Print the lines of the records from the one containing "Jl. Tentara Pelajar" through the end of the records, inclusive, reproduced exactly and leaving out the pictures.

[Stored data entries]
⁂

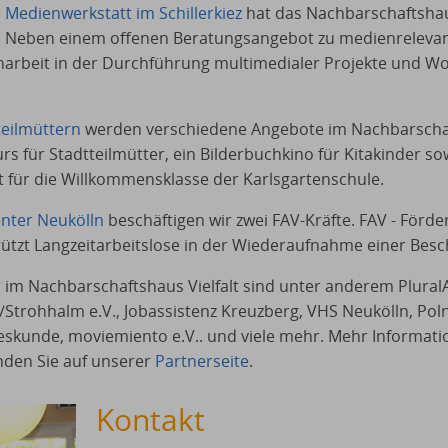
e Medienwerkstatt im Schillerkiez
hat das Nachbarschaftsha
 Neben einem offenen Beratungsangebot zu medienreleva
narbeit in der Durchführung multimedialer Projekte und W
teilmüttern
werden verschiedene Angebote im Nachbarscha
urs für Stadtteilmütter, ein Bilderbuchkino für Kitakinder s
t für die Willkommensklasse der Karlsgartenschule.
nter Neukölln
beschäftigen wir zwei FAV-Kräfte. FAV - Förd
tützt Langzeitarbeitslose in der Wiederaufnahme einer Besc
 im Nachbarschaftshaus Vielfalt sind unter anderem Plural
Strohhalm e.V., Jobassistenz Kreuzberg, VHS Neukölln, Pol
deskunde, moviemiento e.V.. und viele mehr. Mehr Informat
nden Sie auf unserer
Partnerseite
.
Kontakt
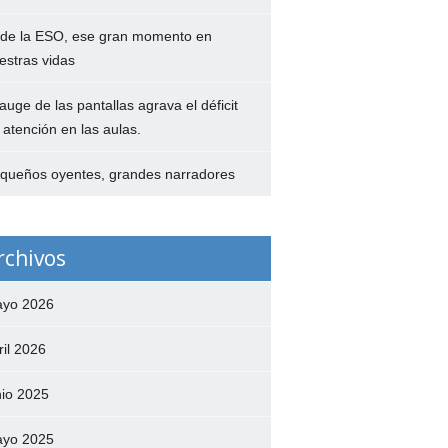
 de la ESO, ese gran momento en
estras vidas
 auge de las pantallas agrava el déficit
 atención en las aulas.
queños oyentes, grandes narradores
rchivos
yo 2026
ril 2026
nio 2025
yo 2025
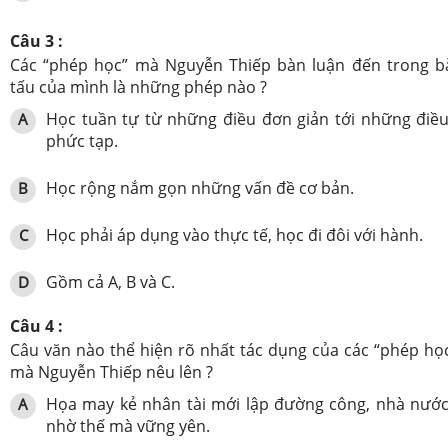
Câu 3 :
Các “phép học” mà Nguyễn Thiếp bàn luận đến trong b
tấu của mình là những phép nào ?
Học tuần tự từ những điều đơn giản tới những điề
A
phức tạp.
Học rộng nắm gọn những vấn đề cơ bản.
B
Học phải áp dụng vào thực tế, học đi đôi với hành.
C
Gồm cả A, B và C.
D
Câu 4 :
Câu văn nào thể hiện rõ nhất tác dụng của các “phép họ
mà Nguyễn Thiếp nêu lên ?
Họa may kẻ nhân tài mới lập đường công, nhà nướ
A
nhờ thế mà vững yên.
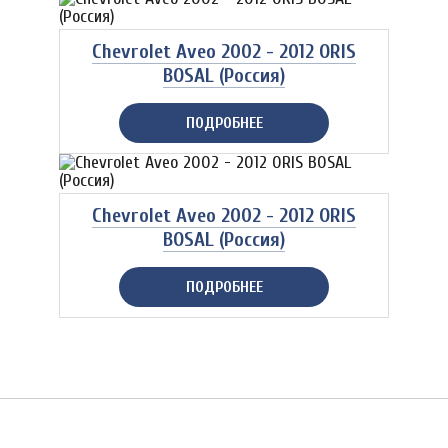
Chevrolet Aveo 2002 - 2012 ORIS
BOSAL (Россия)
ПОДРОБНЕЕ
Chevrolet Aveo 2002 - 2012 ORIS
BOSAL (Россия)
ПОДРОБНЕЕ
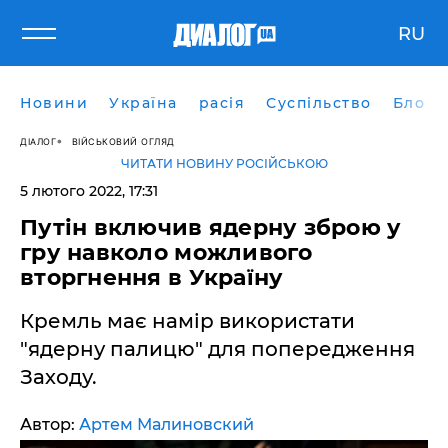
RU
Новини
Україна
расія
Суспільство
Блоги
ДІАЛОГ
ВІЙСЬКОВИЙ ОГЛЯД
ЧИТАТИ НОВИНУ РОСІЙСЬКОЮ
5 лютого 2022, 17:31
Путін включив ядерну зброю у
гру навколо можливого
вторгнення в Україну
Кремль має намір використати
"ядерну палицю" для попередження
Заходу.
Автор:
Артем Малиновский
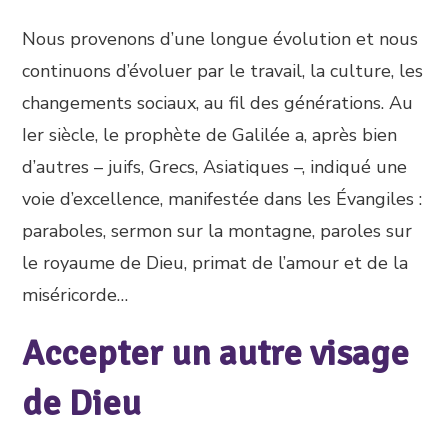
Nous provenons d’une longue évolution et nous
continuons d’évoluer par le travail, la culture, les
changements sociaux, au fil des générations. Au
Ier siècle, le prophète de Galilée a, après bien
d’autres – juifs, Grecs, Asiatiques –, indiqué une
voie d’excellence, manifestée dans les Évangiles :
paraboles, sermon sur la montagne, paroles sur
le royaume de Dieu, primat de l’amour et de la
miséricorde…
Accepter un autre visage
de Dieu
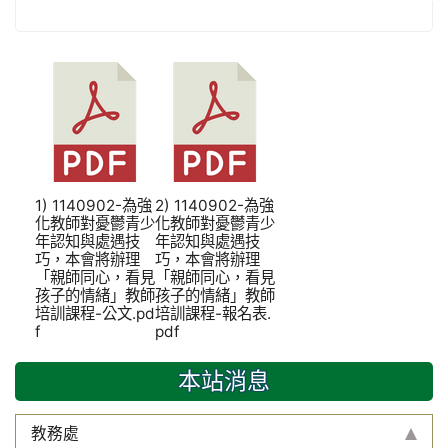
1) 1140902-為強
2) 1140902-為強
化教師對憂鬱青少
化教師對憂鬱青少
年認知與處遇技
年認知與處遇技
巧，本會將辦理
巧，本會將辦理
「親師同心，看見
「親師同心，看見
孩子的情緒」教師
孩子的情緒」教師
培訓課程-公文.pd
培訓課程-報名表.
f
pdf
本站消息
教務處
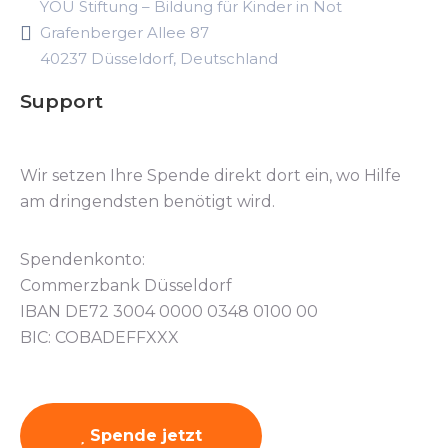
YOU Stiftung – Bildung für Kinder in Not
Grafenberger Allee 87
40237 Düsseldorf, Deutschland
Support
Wir setzen Ihre Spende direkt dort ein, wo Hilfe
am dringendsten benötigt wird.
Spendenkonto:
Commerzbank Düsseldorf
IBAN DE72 3004 0000 0348 0100 00
BIC: COBADEFFXXX
Spende jetzt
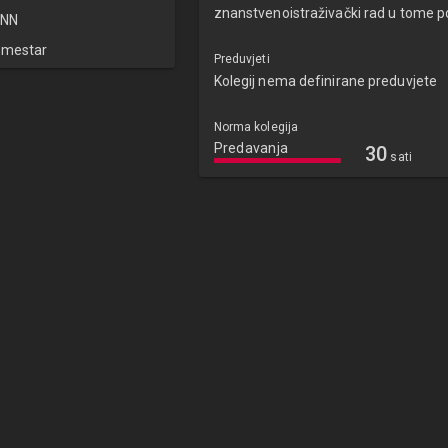
znanstvenoistraživački rad u tome p
NN
emestar
Preduvjeti
Kolegij nema definirane preduvjete
Norma kolegija
Predavanja
30
sati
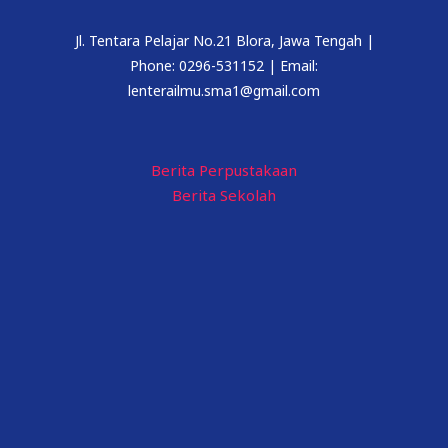
Jl. Tentara Pelajar No.21 Blora, Jawa Tengah |
Phone: 0296-531152 | Email:
lenterailmu.sma1@gmail.com
Berita Perpustakaan
Berita Sekolah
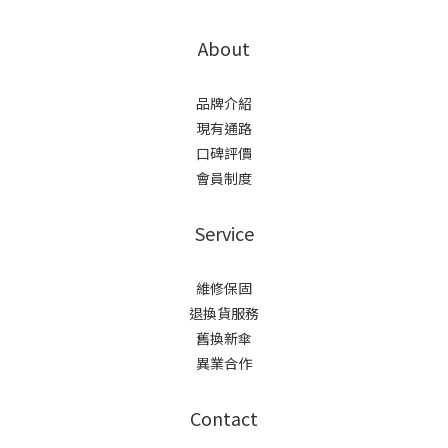
About
品牌介紹
現有通路
口碑評價
會員制度
Service
維修保固
退換貨服務
舊換新傘
異業合作
Contact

⁂

▶ _Written solution_:
Jl. Tentara Pelajar No.21 Blora, Jawa Tengah |
Phone: 0296-531152 | Email:
lenterailmu.sma1@gmail.com
Berita Perpustakaan
Berita Sekolah
About
品牌介紹
現有通路
口碑評價
會員制度
Service
維修保固
退換貨服務
舊換新傘
異業合作
Contact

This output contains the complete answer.